Spinal cord gray matter demyelination in multiple sclerosis-a novel pattern of residual plaque morphology.
Gilmore CP., Bö L., Owens T., Lowe J., Esiri MM., Evangelou N.
The extent and pattern of gray matter (GM) demyelination in the spinal cord in multiple sclerosis (MS) has not been examined in detail. Human autopsy material was obtained from 36 MS cases and 12 controls. Transverse sections were taken from five levels of the spinal cord (upper cervical, lower cervical, upper thoracic, lower thoracic and lumbar levels) and the extent of GM and white matter (WM) demyelination evaluated using proteolipid protein immunohistochemistry (IHC). The proportion of the GM that was demyelinated (33%) was significantly greater than the proportion of demyelinated WM (20%) (P < 0.0001). Similarly, demyelination was more extensive in the GM than in the WM at each of the five cord levels.

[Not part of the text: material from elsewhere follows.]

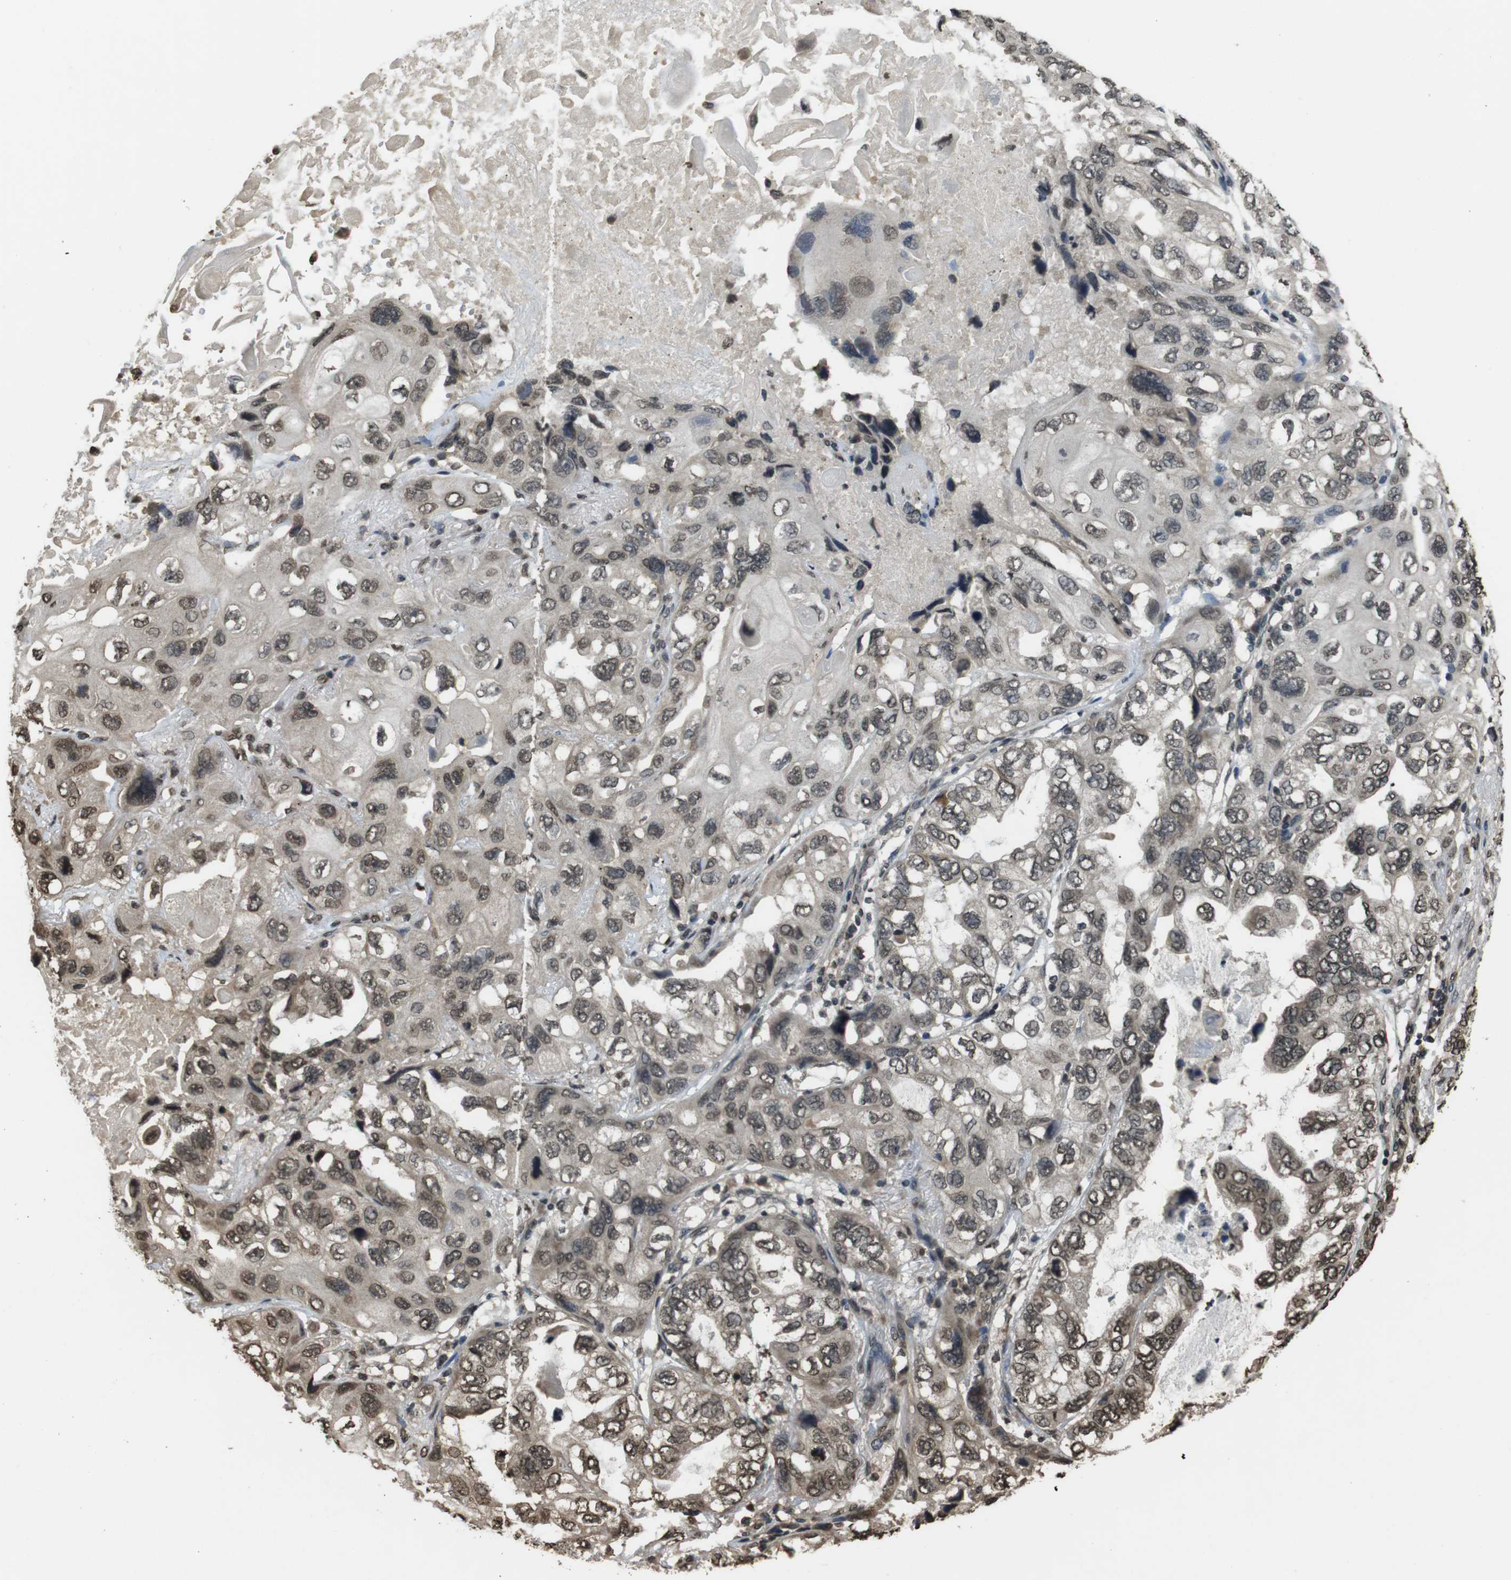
{"staining": {"intensity": "moderate", "quantity": ">75%", "location": "nuclear"}, "tissue": "lung cancer", "cell_type": "Tumor cells", "image_type": "cancer", "snomed": [{"axis": "morphology", "description": "Squamous cell carcinoma, NOS"}, {"axis": "topography", "description": "Lung"}], "caption": "Immunohistochemistry (DAB) staining of lung cancer (squamous cell carcinoma) exhibits moderate nuclear protein expression in about >75% of tumor cells. (Stains: DAB (3,3'-diaminobenzidine) in brown, nuclei in blue, Microscopy: brightfield microscopy at high magnification).", "gene": "MAF", "patient": {"sex": "female", "age": 73}}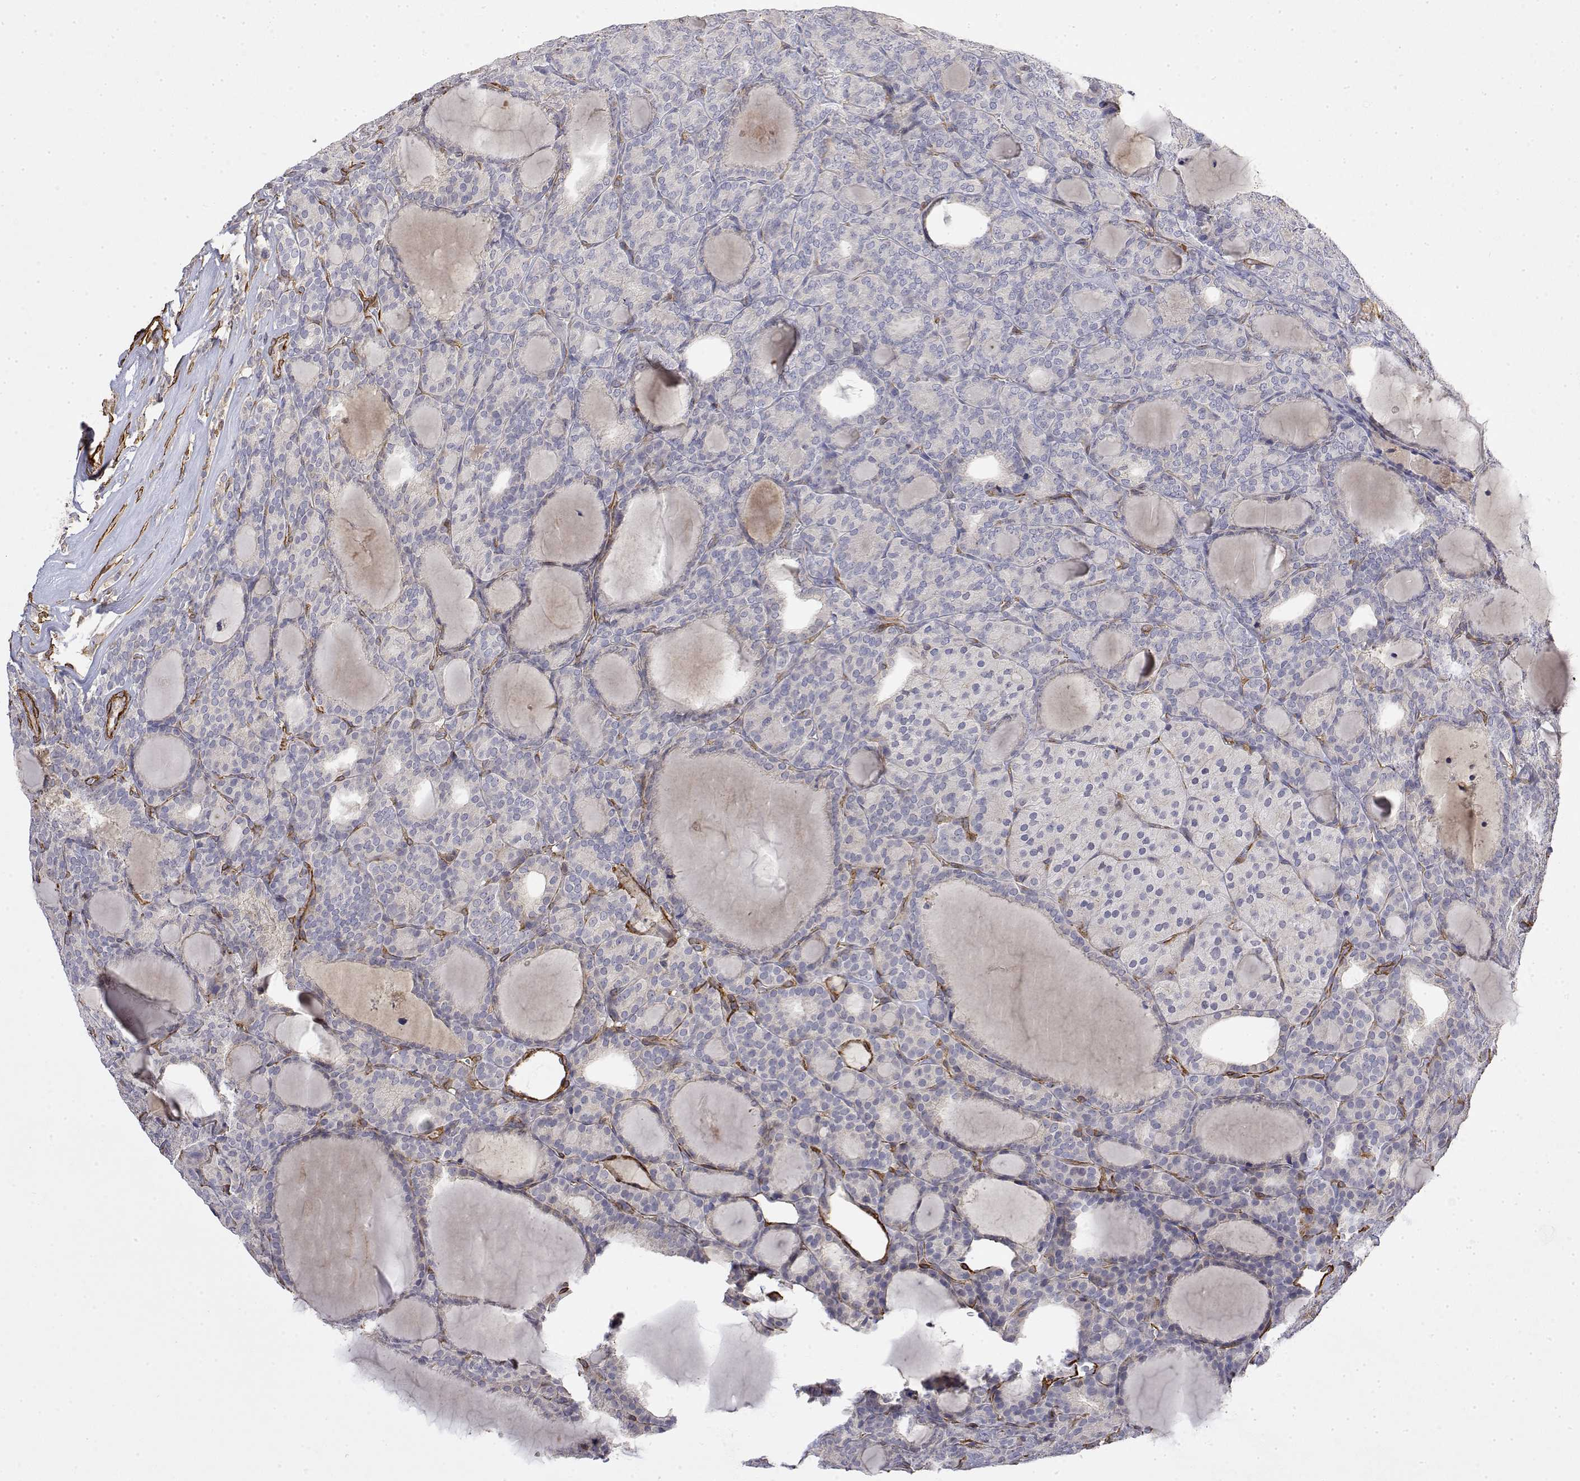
{"staining": {"intensity": "negative", "quantity": "none", "location": "none"}, "tissue": "thyroid cancer", "cell_type": "Tumor cells", "image_type": "cancer", "snomed": [{"axis": "morphology", "description": "Follicular adenoma carcinoma, NOS"}, {"axis": "topography", "description": "Thyroid gland"}], "caption": "The micrograph exhibits no staining of tumor cells in follicular adenoma carcinoma (thyroid).", "gene": "SOWAHD", "patient": {"sex": "male", "age": 74}}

The extent of GM demyelination was not significantly different between the five cord levels while WM demyelination was greatest at the upper cervical level. Morphologically, the borders of a proportion of the GM plaques show a strict respect for the GM/WM boundary. We demonstrate that extensive demyelination occurs in the GM of the spinal cord in MS. Myelin protein IHC reveals a novel pattern of residual plaque morphology challenging previous work suggesting that MS plaques display a total disregard for anatomical boundaries.